Committee member Renee McDermott submitted the third option.
McDermott said her proposal offers a set of exemptions from the use limitations of the MRPO, but requires that anyone wanting to develop their land must go through the public hearing process to rezone that land as highway commercial, neighborhood commercial or residential. Option three would also provide for home occupation allowances, in addition to what option two allows.
“If we go with this option, then wherever it [home occupation] was designated, you could do that but it would need to go to the planning board and have a zoning change and allow the public the right to talk about it,” McDermott said. “The thing about this is it’s flexible. It allows it in different places and not just in one area of the corridor.”
Committee member Ray Gasperson quickly brought up the question of whether such exemptions could lead the county into troublesome spot zoning claims.
Planning consultant Dale Holland said spot zoning is a very complicated issue.
He said it would amount to determining whether the “property zone was consistent with the wishes of the county. A court would not say it was spot zoning if it is consistent with long range planning.”
He said, for example, a parcel of land zoned commercial in the middle of 1,000 acres of residential might not be consisted congruent with the county’s stated objectives or long-range plan. He said if this were the case and someone wanted to develop a parcel of land in Saluda that went along with the countywide vision, they could potentially do so.

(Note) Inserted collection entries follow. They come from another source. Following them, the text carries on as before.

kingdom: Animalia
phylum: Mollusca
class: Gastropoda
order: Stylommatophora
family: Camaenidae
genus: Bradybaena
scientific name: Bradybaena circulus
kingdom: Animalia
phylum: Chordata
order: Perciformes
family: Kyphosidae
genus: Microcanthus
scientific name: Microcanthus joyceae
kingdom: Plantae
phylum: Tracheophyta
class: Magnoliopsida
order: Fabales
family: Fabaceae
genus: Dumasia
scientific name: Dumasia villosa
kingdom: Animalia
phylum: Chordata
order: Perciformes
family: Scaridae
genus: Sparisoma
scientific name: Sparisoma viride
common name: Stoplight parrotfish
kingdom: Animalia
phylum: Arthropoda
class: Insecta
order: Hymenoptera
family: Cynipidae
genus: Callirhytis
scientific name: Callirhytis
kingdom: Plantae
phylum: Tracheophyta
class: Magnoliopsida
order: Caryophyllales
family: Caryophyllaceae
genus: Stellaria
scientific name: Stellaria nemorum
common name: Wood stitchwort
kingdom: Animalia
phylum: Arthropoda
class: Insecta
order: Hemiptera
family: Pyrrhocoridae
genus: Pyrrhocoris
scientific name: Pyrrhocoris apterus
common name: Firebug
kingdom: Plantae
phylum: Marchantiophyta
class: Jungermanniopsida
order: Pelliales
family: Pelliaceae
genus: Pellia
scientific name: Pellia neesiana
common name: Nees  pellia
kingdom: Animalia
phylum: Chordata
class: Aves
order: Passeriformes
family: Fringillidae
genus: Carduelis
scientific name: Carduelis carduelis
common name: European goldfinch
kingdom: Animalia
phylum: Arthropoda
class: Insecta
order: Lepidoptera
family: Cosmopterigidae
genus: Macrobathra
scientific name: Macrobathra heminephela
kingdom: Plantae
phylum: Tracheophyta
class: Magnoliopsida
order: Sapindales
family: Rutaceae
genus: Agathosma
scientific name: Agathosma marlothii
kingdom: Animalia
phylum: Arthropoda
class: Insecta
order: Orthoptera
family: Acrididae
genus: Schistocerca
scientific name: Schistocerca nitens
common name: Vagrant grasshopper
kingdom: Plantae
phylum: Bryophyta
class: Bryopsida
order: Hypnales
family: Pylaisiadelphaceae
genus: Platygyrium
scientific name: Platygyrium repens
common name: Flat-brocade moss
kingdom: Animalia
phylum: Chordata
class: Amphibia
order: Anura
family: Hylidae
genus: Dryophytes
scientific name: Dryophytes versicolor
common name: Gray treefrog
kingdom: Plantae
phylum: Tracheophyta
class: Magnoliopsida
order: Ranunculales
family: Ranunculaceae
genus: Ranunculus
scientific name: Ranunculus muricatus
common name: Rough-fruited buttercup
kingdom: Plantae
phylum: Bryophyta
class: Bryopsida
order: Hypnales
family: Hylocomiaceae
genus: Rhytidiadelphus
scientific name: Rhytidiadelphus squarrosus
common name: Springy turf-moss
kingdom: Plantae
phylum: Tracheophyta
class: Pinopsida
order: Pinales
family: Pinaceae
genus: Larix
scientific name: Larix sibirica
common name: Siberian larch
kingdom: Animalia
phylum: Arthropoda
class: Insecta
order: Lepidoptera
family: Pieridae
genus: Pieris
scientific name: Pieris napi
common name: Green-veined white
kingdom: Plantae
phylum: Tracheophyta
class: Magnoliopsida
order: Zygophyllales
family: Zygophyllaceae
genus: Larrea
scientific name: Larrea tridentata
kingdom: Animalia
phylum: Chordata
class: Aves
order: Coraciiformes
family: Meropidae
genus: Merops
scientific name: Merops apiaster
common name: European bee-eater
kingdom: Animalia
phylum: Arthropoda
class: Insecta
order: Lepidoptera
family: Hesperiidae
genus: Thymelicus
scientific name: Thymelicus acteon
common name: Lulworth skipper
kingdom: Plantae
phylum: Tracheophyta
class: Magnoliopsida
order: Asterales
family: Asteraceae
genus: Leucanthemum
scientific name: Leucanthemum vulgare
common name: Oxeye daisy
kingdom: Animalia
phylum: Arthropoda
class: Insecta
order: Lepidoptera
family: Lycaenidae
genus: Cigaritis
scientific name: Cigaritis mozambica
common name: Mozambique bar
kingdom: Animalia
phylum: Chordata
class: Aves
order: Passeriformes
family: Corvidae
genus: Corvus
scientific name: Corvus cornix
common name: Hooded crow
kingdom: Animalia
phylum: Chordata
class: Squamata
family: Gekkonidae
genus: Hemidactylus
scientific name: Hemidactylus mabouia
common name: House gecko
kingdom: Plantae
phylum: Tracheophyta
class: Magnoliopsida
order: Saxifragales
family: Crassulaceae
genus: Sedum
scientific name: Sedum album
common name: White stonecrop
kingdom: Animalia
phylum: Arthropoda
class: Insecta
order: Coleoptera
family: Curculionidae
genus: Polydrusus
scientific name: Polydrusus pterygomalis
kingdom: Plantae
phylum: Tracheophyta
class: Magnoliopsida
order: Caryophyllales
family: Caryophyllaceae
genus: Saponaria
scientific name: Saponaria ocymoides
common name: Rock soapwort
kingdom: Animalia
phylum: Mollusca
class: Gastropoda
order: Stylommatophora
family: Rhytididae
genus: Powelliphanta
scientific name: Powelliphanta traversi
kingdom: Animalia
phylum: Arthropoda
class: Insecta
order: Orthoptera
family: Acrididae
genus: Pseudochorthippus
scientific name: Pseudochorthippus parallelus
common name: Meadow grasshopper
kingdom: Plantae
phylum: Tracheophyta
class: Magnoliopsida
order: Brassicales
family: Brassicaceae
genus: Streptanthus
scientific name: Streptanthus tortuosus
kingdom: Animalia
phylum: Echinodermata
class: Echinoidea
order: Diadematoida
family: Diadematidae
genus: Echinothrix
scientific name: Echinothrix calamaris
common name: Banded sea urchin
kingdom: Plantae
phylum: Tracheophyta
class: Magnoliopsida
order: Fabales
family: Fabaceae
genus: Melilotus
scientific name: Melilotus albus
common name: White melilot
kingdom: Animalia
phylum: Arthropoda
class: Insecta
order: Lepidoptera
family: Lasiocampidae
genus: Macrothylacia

Konnie Hall and her husband, Kirk, have owned and operated Orchard Lake Campground in Saluda for 16 years. They said they believe the growth of their business would be in line with the county’s efforts and desires to grow tourism-based businesses. They have objected to the initial plans for the MRPO, however,  because they said they felt the restrictions would choke any future growth of their business.
“We love this area; the mountains are beautiful. I just want to say in these tough economic times Orchard Lake Campground has been a bright spot in Polk County because it has grown,” Hall said. “So it would be sad to keep us from being able to grow and prevent us from serving those who want to come to Polk County and spend their money.”
Not all Saluda residents are for growth, though.
Susan Welsh said she moved to Saluda six years ago after being drawn to the area by its beauty.
“Shortly after I moved here I was very pleased to see two surveys that said the citizens were very interested in keeping the rural beauty and limiting development,” Welsh said. “I believe it is important to give Saluda some options, but still protect the residents of Saluda.”
Steve Herring, who lives with his wife off Ozone Rd., said his property is not far from where officials hope to one day see a small manufacturing plant move.
“How are you going to put a plant out on a two-lane road that already has too much traffic? Before you know it, it will become a four lane,” Herring asked. “These things tend to get approved. Once you open the door there probably will be a Michelin plant out there. I hope I die before that happens.”
Byington noted that many of the rezonings that might be sought would be considered conditional uses, which would put the burden on the person wanting to have that use to prove that their proposal would be consistent with the county’s long-range plan.
Carson, also a Saluda resident, said he preferred the zoning-related options.
“The reason I like the zoning process better than the overlay is that normally you do get some say-so when areas are changed from one permitted use to another permitted use,” he said. “It doesn’t mean you are going to stop what they are going to do… but at least it gives you a forum in which to go in to put your issues out and it’s not shoved down your throat.”
Committee member Emily Clark made a motion that the UDO move forward with an option that would be zoning based with some additional permitted uses; commissioners approved the motion.